Why does sizeof(a ? true : false, a) operator printed one byte?

Question

According to this question, sizeof(true) or sizeof(false) is 4 bytes because true and false are macros and defined in #include <stdbool.h> header file.

But, here interesting output of program.

#include <stdio.h>
#include <stdbool.h>

int main() 
{
    bool a = true;
    printf("%zu\n", sizeof(a ? true : false, a));
                             /* ^^ -> expresion2 */
    return 0;
}

Output(Live demo):

1

C11 6.5.15 Conditional operator(P4) :

The first operand is evaluated; there is a sequence point between its evaluation and the evaluation of the second or third operand (whichever is evaluated). The second operand is evaluated only if the first compares unequal to 0; the third operand is evaluated only if the first compares equal to 0; the result is the value of the second or third operand (whichever is evaluated), converted to the type described below.110)

Here, a is a bool type and assigned value true, then inside the sizeof operator, the conditional operator executed expression2 because a is a true.

So, comma operator part(expression3) not evaluated according to the standard and expression2 is a macro. So, according to that question, the output of macro is 4 bytes but here, the output of program is 1 byte.

So here, Why sizeof(a ? true : false, a) printed 1 byte only?

Answer 1

a ? true : false, a is two expressions, separated by the comma operator. It discards the result of the ternary operator and evaluates simply to a.

Since a is a bool, which in stdbool.h is a macro for _Bool, you print the size of the _Bool data type. It's more than likely that _Bool is just one byte, since all it needs to hold is the values 1 and 0.
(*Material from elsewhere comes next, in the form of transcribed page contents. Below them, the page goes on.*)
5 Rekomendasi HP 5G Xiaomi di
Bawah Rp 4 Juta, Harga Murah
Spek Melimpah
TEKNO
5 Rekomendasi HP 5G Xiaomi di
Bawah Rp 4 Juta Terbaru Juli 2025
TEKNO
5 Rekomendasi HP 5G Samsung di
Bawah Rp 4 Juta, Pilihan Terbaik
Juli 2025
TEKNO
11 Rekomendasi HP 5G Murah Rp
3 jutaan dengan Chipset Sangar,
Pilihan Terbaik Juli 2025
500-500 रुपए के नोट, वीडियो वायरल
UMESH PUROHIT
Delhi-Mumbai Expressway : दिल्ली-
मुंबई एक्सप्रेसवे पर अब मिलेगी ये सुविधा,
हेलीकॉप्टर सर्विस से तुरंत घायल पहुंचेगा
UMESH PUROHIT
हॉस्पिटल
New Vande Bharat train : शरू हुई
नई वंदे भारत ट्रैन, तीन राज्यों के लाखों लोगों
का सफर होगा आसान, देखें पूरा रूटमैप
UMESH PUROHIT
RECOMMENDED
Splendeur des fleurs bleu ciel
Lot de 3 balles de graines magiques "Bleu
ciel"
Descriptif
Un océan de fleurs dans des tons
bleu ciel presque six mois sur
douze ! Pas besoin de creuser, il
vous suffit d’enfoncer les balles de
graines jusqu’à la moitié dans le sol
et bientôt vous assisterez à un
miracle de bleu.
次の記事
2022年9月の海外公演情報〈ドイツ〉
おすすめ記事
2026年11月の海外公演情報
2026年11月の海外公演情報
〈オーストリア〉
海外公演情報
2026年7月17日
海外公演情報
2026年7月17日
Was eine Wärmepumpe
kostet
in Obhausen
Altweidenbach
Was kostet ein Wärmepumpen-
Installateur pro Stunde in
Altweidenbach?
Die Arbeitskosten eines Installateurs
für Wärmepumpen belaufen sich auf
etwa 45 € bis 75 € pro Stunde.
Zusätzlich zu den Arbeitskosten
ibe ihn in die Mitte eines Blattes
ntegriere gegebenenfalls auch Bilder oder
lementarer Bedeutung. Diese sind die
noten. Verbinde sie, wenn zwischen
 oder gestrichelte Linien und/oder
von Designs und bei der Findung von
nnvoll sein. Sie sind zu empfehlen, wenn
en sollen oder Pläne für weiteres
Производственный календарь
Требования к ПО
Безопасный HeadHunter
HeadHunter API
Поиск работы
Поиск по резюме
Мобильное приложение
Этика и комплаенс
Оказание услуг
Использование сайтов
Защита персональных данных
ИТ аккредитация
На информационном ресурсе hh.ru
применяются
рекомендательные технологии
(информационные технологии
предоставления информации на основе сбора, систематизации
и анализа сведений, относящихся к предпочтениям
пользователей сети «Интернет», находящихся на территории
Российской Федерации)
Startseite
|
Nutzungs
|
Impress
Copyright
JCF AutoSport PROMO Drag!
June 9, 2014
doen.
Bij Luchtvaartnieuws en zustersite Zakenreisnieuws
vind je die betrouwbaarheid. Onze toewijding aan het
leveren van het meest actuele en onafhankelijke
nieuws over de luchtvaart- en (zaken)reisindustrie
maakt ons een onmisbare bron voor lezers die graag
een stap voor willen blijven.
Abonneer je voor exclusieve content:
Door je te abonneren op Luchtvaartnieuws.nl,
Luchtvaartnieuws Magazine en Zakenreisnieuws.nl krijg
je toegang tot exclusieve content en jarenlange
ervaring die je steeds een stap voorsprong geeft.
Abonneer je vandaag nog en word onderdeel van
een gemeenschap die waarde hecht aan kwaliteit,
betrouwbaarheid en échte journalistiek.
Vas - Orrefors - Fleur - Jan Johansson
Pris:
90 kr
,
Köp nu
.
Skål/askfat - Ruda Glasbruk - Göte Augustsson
To contrast it with the linked question, there you printed true and false, which stdbool.h defines as preprocessor macros for 1 and 0. The two are int constants, and therefore their size is the size of the int data type.

Answer 2

For starters consider the following simple demonstrative program

#include <stdio.h>
#include <stdbool.h>

int main(void) 
{
    printf( "sizeof( _Bool ) = %zu\n", sizeof( _Bool ) );
    printf( "sizeof( bool )  = %zu\n", sizeof( bool ) );

    return 0;
}

Its output is

sizeof( _Bool ) = 1
sizeof( bool ) = 1

According to the C Standard (7.18 Boolean type and values )

2 The macro

bool

expands to _Bool.

Now let's consider the expression used in the sizeof operator in this call

printf("%zu\n", sizeof(a ? true : false, a));

According to the C Standard (6.5.15 Conditional operator)

Syntax

1 conditional-expression:
    logical-OR-expression
    logical-OR-expression ? expression : conditional-expression

That is the conditional operator has higher precedence than the comma operator.

So this expression

a ? true : false, a

is an expression with the comma operator and can be equivalently rewritten like

( a ? true : false ) , ( a )

The result of the expression is the second operand of the comma operator that is it is the expression ( a ).

As it was shown above this expression has the type _Bool because the variable a is declared like

bool a = true;

where the macro bool expands to _Bool. So sizeof( _Bool ) is equal to 1.

If you will rewrite the conditional operator the following way as it is shown in this call

printf( "%zu\n", sizeof( a ? true : a ) );

then the output will be equal to the value returned by sizeof( int ) (usually equal to 4) because the type _Bool has less rank than the type int (the type of the constant integer literal of the expanded macro true) and as result the expression a will be implicitfly converted to the type int due to the integer promotions.

Answer 3

You are getting 1 because of comma operator used in the expression:

(a ? true : false, a));

Comma operator:

In the C and C++ programming languages, the comma operator (represented by the token ,) is a binary operator that evaluates its first operand and discards the result, and then evaluates the second operand and returns this value (and type).

So, in expression (a ? true : false, a)); because of the comma operator, the result of ternary operator is getting discarded and then it evaluates the second operand and return a. Since a is of type bool so, your program is giving output as sizeof(bool) which is 1.

Try putting brackets around false,a, like this:

printf("%zu\n", sizeof(a ? true : (false, a)));

When you put the expression false, a in brackets (), expression (false, a) will get evaluated first and the comma operator returns a but the ternary operator will evaluate the expression and return true, which is a macro expands to the integer constant 1, and the output of the program will be sizeof(1) i.e. 4.

Answer 4

first statement in Wiki

"In the C and C++ programming languages, the comma operator (represented by the token ,) is a binary operator that evaluates its first operand and discards the result"

so essentially

printf("%zu\n", sizeof(a ? true : false, a));

evaluates to

printf("%zu\n", sizeof(a));

a is of type bool and rest is what you get as output.